*** Opening of Data to process ***

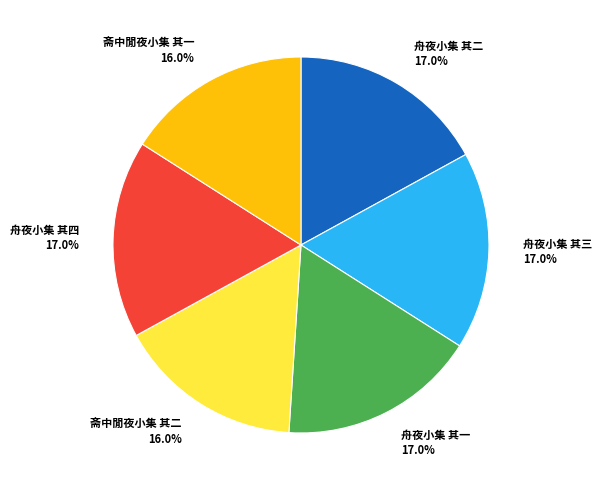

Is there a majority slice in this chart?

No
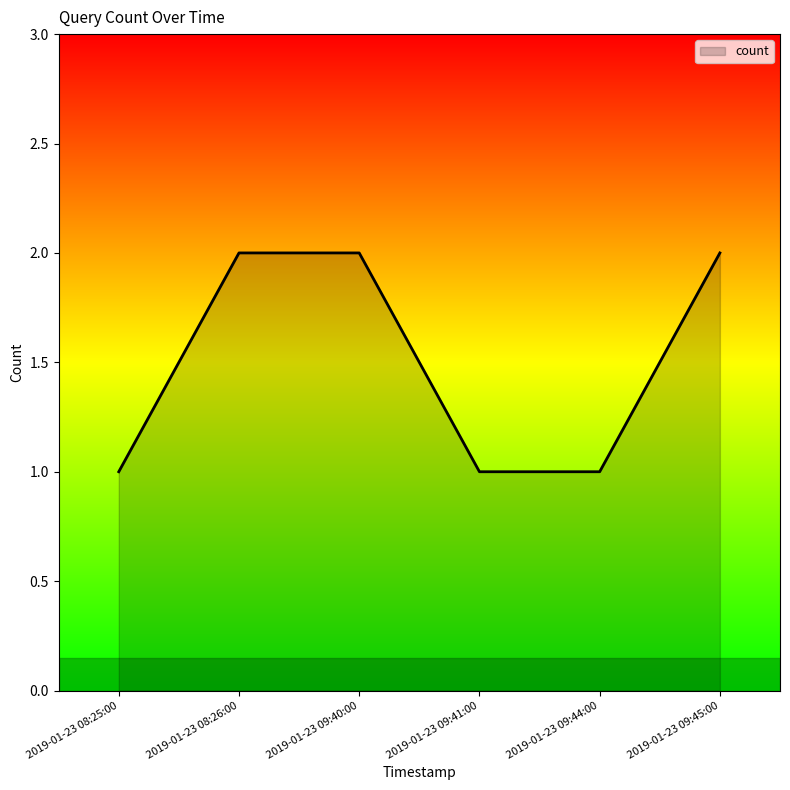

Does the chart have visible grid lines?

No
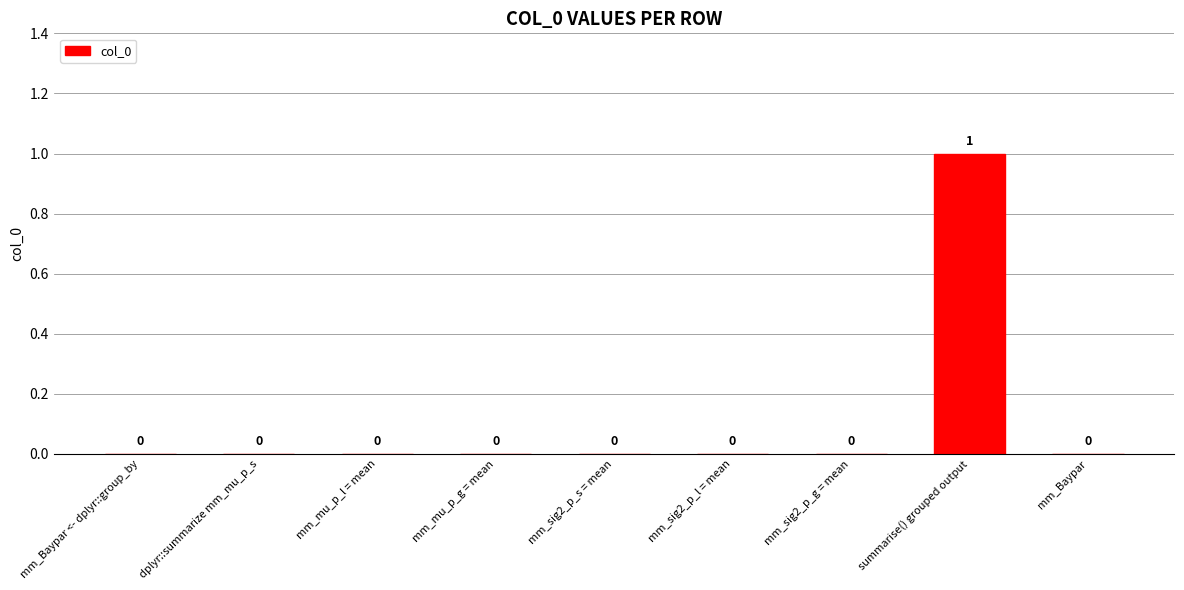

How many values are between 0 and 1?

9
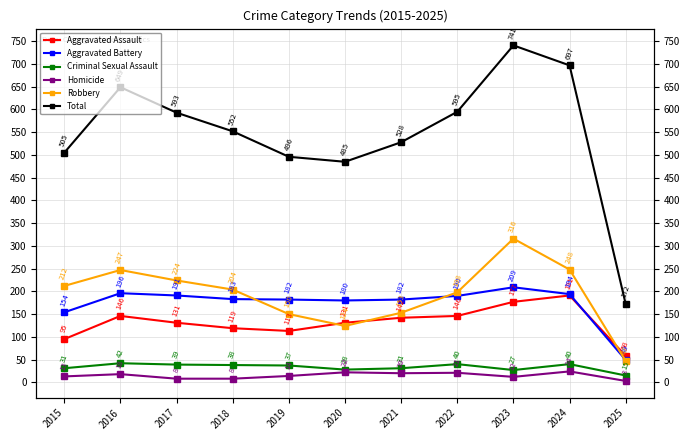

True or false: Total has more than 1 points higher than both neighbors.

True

*** Close of Data to process ***

:: What the exercise asks ::
Render every line of the items above as a JSON list of strings, one string per line, leaving out blank lines and the pictures.

:: Response for this exercise ::
[
  "Is there a majority slice in this chart?",
  "No",
  "Does the chart have visible grid lines?",
  "No",
  "How many values are between 0 and 1?",
  "9",
  "True or false: Total has more than 1 points higher than both neighbors.",
  "True"
]